### TASK OBJECTIVE
Below are the entries; return every line among them that holds the word "Ruangguru".

┌────────

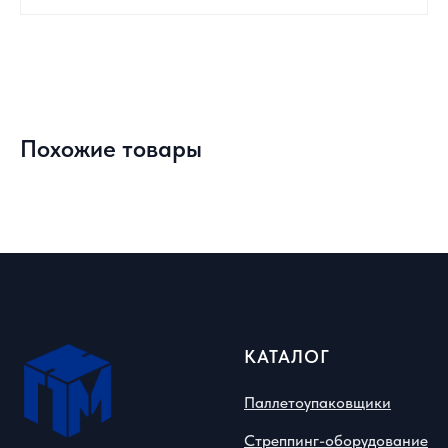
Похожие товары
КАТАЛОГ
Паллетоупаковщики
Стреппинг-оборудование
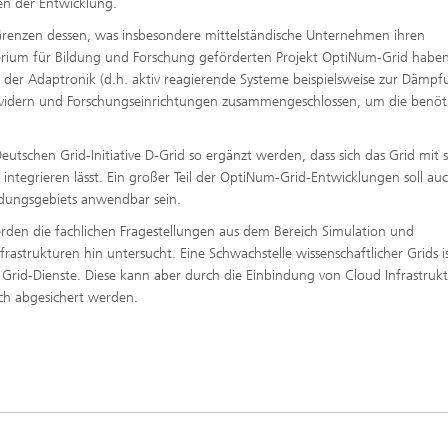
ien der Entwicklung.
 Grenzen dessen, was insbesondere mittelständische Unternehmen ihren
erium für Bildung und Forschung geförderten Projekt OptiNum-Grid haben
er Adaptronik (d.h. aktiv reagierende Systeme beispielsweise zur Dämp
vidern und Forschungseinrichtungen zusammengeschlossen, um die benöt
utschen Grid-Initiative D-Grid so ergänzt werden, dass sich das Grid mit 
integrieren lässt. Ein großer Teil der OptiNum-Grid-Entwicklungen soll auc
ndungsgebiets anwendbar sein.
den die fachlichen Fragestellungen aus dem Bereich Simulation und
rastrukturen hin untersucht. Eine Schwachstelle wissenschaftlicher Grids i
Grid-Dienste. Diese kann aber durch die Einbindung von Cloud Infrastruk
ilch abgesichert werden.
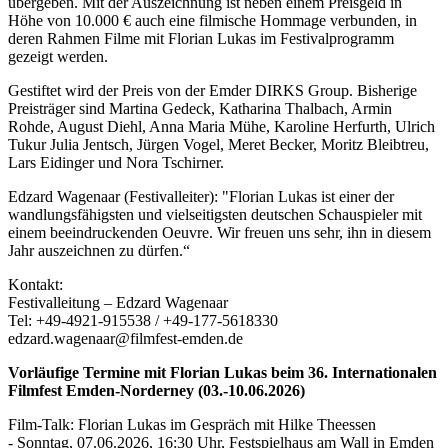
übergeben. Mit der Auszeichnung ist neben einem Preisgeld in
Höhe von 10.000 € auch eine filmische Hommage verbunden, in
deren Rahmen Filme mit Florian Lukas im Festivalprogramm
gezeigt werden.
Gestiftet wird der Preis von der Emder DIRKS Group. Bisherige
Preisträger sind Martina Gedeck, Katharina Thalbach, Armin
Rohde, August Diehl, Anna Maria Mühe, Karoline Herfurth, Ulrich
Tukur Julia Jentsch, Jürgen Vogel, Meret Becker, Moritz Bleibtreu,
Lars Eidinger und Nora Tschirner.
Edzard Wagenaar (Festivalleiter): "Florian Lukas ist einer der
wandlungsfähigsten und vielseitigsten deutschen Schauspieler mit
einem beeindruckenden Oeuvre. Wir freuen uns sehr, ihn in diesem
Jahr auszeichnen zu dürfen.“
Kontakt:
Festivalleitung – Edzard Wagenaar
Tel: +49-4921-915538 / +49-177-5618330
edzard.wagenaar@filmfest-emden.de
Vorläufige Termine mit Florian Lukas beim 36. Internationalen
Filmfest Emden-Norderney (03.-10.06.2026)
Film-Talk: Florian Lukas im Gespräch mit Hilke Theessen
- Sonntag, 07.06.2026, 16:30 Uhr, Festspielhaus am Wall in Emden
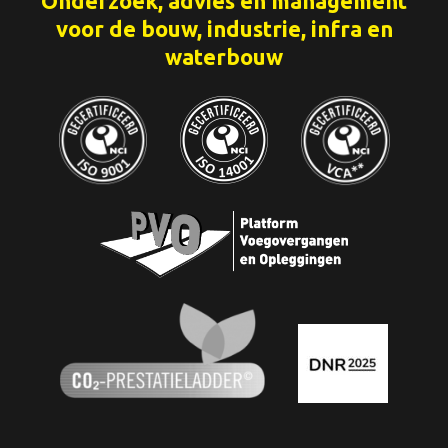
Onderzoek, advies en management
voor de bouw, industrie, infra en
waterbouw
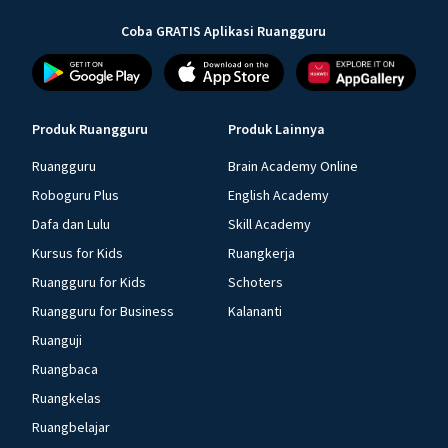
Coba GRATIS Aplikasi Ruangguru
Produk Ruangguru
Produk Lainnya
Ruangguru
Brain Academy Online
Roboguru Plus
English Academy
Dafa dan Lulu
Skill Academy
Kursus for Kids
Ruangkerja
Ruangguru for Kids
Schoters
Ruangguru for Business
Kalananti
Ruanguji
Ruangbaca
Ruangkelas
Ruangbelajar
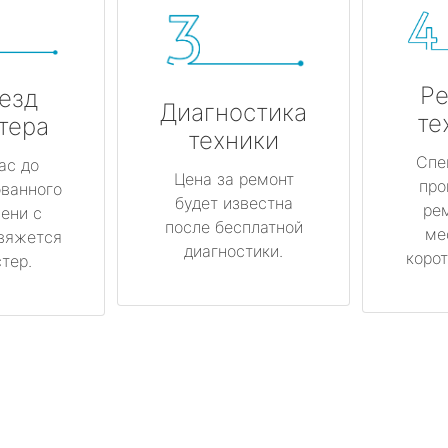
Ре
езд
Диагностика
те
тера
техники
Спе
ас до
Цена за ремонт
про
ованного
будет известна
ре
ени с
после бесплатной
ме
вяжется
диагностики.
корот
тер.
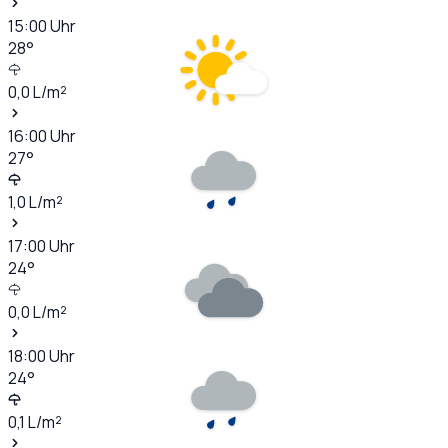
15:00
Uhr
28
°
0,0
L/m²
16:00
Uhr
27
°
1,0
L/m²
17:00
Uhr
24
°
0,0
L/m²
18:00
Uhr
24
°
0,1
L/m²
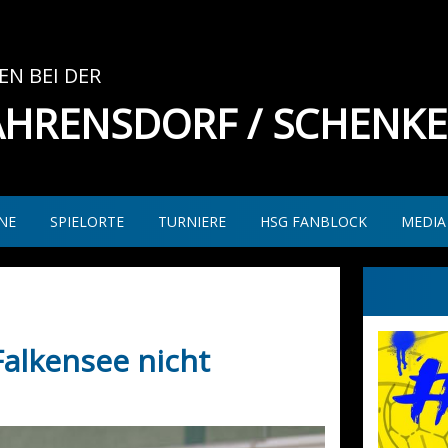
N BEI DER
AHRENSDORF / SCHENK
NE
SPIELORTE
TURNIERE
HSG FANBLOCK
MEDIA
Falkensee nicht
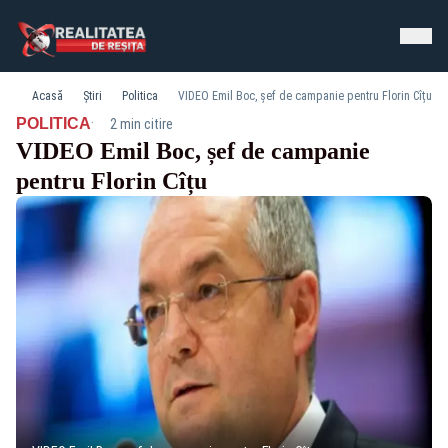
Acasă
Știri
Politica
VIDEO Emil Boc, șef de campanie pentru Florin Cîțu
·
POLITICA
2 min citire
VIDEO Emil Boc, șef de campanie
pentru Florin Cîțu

└────────

### SOLUTION TO THE PROBLEM
Coba GRATIS Aplikasi Ruangguru
Produk Ruangguru
Ruangguru
Ruangguru for Kids
Ruangguru for Business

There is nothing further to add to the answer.